### Records for this task
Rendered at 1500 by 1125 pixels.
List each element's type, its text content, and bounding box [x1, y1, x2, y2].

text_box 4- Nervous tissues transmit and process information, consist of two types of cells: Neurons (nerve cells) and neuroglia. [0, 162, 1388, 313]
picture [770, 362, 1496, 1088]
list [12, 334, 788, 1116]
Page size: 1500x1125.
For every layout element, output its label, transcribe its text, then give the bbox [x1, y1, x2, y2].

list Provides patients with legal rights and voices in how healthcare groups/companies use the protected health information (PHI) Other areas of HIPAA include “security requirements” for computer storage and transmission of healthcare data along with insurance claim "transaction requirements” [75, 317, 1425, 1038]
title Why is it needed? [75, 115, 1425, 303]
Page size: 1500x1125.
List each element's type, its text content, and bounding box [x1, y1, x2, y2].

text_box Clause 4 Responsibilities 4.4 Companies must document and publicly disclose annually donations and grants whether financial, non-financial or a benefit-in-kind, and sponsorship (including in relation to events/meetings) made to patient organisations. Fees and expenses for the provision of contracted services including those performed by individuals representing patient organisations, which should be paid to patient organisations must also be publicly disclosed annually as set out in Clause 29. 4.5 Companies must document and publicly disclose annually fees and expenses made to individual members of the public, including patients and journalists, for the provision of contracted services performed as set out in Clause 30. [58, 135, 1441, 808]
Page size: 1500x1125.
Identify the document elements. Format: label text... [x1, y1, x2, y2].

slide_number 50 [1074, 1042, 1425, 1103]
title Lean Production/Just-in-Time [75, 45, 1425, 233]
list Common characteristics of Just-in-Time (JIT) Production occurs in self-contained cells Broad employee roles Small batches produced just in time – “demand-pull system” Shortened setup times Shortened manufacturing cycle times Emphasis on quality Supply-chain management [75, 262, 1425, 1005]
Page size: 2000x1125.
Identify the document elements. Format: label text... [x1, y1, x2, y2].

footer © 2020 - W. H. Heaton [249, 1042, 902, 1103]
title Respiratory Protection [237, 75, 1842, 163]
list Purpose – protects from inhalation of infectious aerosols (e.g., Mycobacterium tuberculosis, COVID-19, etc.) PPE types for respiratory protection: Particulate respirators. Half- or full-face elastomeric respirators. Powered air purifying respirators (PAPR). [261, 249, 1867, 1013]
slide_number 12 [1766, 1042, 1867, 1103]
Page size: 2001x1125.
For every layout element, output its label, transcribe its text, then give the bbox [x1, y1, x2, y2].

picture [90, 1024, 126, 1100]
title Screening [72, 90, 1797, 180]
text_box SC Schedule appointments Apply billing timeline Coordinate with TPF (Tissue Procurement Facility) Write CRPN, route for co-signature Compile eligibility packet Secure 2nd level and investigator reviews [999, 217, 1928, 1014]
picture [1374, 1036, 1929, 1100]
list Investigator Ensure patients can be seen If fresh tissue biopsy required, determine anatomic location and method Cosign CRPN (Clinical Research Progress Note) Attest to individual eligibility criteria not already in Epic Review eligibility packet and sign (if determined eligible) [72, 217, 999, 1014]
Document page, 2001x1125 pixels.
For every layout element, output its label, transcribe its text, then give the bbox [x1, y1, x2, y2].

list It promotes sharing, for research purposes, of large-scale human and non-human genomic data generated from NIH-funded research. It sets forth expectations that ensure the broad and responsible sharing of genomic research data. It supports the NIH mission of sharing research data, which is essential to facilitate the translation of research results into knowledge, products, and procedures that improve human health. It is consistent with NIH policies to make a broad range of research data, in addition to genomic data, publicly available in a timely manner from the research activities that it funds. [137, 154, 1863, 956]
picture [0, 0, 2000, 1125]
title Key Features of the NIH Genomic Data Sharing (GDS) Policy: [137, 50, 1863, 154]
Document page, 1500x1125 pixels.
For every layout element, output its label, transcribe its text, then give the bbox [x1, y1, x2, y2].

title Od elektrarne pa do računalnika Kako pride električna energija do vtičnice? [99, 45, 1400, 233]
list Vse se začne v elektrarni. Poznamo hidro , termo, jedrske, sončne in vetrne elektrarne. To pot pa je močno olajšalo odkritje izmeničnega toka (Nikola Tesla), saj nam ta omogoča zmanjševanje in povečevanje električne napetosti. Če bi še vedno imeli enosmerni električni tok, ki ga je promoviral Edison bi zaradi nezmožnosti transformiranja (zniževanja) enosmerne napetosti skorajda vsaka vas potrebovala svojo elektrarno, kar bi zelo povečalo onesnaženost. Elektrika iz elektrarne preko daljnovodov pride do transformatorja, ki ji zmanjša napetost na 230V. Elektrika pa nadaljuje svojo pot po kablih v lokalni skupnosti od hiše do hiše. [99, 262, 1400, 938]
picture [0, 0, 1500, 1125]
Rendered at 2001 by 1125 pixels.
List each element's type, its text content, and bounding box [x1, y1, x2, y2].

### Aim of the exercise
Return the material in its entirety, word for word.

### Task result
Rendered at 1500 by 1125 pixels.
List each element's type, its text content, and bounding box [x1, y1, x2, y2].

text_box 4- Nervous tissues transmit and process information, consist of two types of cells: Neurons (nerve cells) and neuroglia. [0, 162, 1388, 313]
picture [770, 362, 1496, 1088]
list [12, 334, 788, 1116]
Page size: 1500x1125.
For every layout element, output its label, transcribe its text, then give the bbox [x1, y1, x2, y2].

list Provides patients with legal rights and voices in how healthcare groups/companies use the protected health information (PHI) Other areas of HIPAA include “security requirements” for computer storage and transmission of healthcare data along with insurance claim "transaction requirements” [75, 317, 1425, 1038]
title Why is it needed? [75, 115, 1425, 303]
Page size: 1500x1125.
List each element's type, its text content, and bounding box [x1, y1, x2, y2].

text_box Clause 4 Responsibilities 4.4 Companies must document and publicly disclose annually donations and grants whether financial, non-financial or a benefit-in-kind, and sponsorship (including in relation to events/meetings) made to patient organisations. Fees and expenses for the provision of contracted services including those performed by individuals representing patient organisations, which should be paid to patient organisations must also be publicly disclosed annually as set out in Clause 29. 4.5 Companies must document and publicly disclose annually fees and expenses made to individual members of the public, including patients and journalists, for the provision of contracted services performed as set out in Clause 30. [58, 135, 1441, 808]
Page size: 1500x1125.
Identify the document elements. Format: label text... [x1, y1, x2, y2].

slide_number 50 [1074, 1042, 1425, 1103]
title Lean Production/Just-in-Time [75, 45, 1425, 233]
list Common characteristics of Just-in-Time (JIT) Production occurs in self-contained cells Broad employee roles Small batches produced just in time – “demand-pull system” Shortened setup times Shortened manufacturing cycle times Emphasis on quality Supply-chain management [75, 262, 1425, 1005]
Page size: 2000x1125.
Identify the document elements. Format: label text... [x1, y1, x2, y2].

footer © 2020 - W. H. Heaton [249, 1042, 902, 1103]
title Respiratory Protection [237, 75, 1842, 163]
list Purpose – protects from inhalation of infectious aerosols (e.g., Mycobacterium tuberculosis, COVID-19, etc.) PPE types for respiratory protection: Particulate respirators. Half- or full-face elastomeric respirators. Powered air purifying respirators (PAPR). [261, 249, 1867, 1013]
slide_number 12 [1766, 1042, 1867, 1103]
Page size: 2001x1125.
For every layout element, output its label, transcribe its text, then give the bbox [x1, y1, x2, y2].

picture [90, 1024, 126, 1100]
title Screening [72, 90, 1797, 180]
text_box SC Schedule appointments Apply billing timeline Coordinate with TPF (Tissue Procurement Facility) Write CRPN, route for co-signature Compile eligibility packet Secure 2nd level and investigator reviews [999, 217, 1928, 1014]
picture [1374, 1036, 1929, 1100]
list Investigator Ensure patients can be seen If fresh tissue biopsy required, determine anatomic location and method Cosign CRPN (Clinical Research Progress Note) Attest to individual eligibility criteria not already in Epic Review eligibility packet and sign (if determined eligible) [72, 217, 999, 1014]
Document page, 2001x1125 pixels.
For every layout element, output its label, transcribe its text, then give the bbox [x1, y1, x2, y2].

list It promotes sharing, for research purposes, of large-scale human and non-human genomic data generated from NIH-funded research. It sets forth expectations that ensure the broad and responsible sharing of genomic research data. It supports the NIH mission of sharing research data, which is essential to facilitate the translation of research results into knowledge, products, and procedures that improve human health. It is consistent with NIH policies to make a broad range of research data, in addition to genomic data, publicly available in a timely manner from the research activities that it funds. [137, 154, 1863, 956]
picture [0, 0, 2000, 1125]
title Key Features of the NIH Genomic Data Sharing (GDS) Policy: [137, 50, 1863, 154]
Document page, 1500x1125 pixels.
For every layout element, output its label, transcribe its text, then give the bbox [x1, y1, x2, y2].

title Od elektrarne pa do računalnika Kako pride električna energija do vtičnice? [99, 45, 1400, 233]
list Vse se začne v elektrarni. Poznamo hidro , termo, jedrske, sončne in vetrne elektrarne. To pot pa je močno olajšalo odkritje izmeničnega toka (Nikola Tesla), saj nam ta omogoča zmanjševanje in povečevanje električne napetosti. Če bi še vedno imeli enosmerni električni tok, ki ga je promoviral Edison bi zaradi nezmožnosti transformiranja (zniževanja) enosmerne napetosti skorajda vsaka vas potrebovala svojo elektrarno, kar bi zelo povečalo onesnaženost. Elektrika iz elektrarne preko daljnovodov pride do transformatorja, ki ji zmanjša napetost na 230V. Elektrika pa nadaljuje svojo pot po kablih v lokalni skupnosti od hiše do hiše. [99, 262, 1400, 938]
picture [0, 0, 1500, 1125]
Rendered at 2001 by 1125 pixels.
List each element's type, its text content, and bounding box [x1, y1, x2, y2].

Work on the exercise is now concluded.